(Information provided begins)

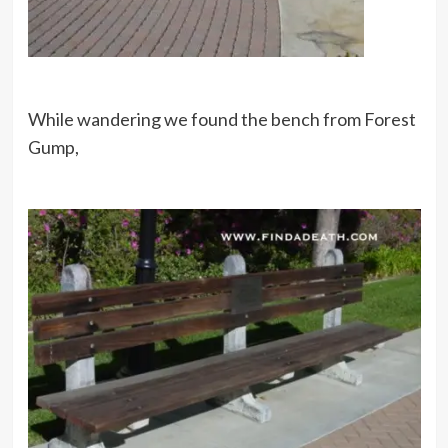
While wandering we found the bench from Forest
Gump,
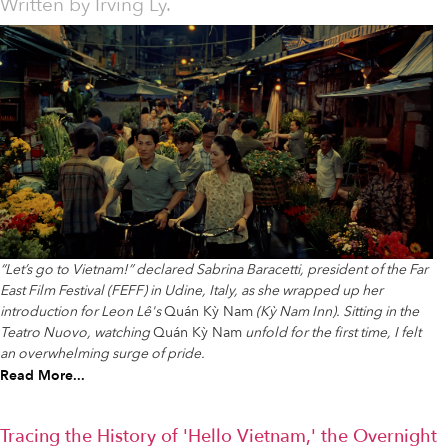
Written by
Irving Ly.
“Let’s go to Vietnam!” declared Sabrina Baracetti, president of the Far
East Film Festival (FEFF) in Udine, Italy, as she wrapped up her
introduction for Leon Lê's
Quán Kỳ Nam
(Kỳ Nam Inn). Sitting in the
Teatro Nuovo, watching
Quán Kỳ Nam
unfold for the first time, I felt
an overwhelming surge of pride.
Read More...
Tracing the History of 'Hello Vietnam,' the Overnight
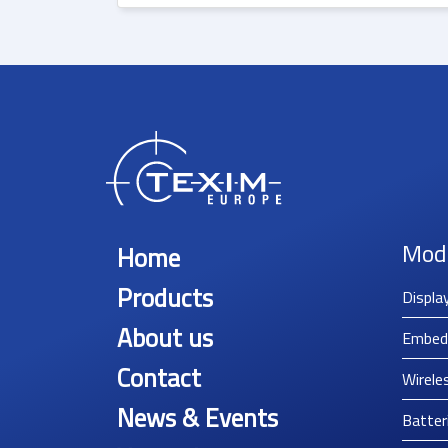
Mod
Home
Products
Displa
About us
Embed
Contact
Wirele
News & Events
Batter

(Information provided ends)
(Information provided begins)

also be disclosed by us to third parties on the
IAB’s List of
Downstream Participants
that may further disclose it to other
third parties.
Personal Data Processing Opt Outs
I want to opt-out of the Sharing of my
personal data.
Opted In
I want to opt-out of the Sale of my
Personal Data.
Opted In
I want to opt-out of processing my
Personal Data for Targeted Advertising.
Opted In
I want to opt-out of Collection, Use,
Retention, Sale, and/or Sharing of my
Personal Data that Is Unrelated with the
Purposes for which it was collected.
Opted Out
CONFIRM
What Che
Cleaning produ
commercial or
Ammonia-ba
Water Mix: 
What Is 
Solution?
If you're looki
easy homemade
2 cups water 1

(Information provided ends)
(Information provided begins)

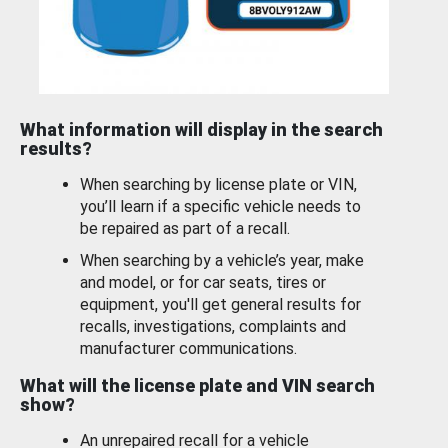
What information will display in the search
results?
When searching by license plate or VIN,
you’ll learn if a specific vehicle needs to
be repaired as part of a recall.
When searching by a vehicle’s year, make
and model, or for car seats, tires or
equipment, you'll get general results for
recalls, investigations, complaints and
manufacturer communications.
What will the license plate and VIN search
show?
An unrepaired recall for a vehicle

(Information provided ends)

Instruction
For the listing above, work out how many lines contain the string "plate" and return only that figure.

Reply to the exercise
2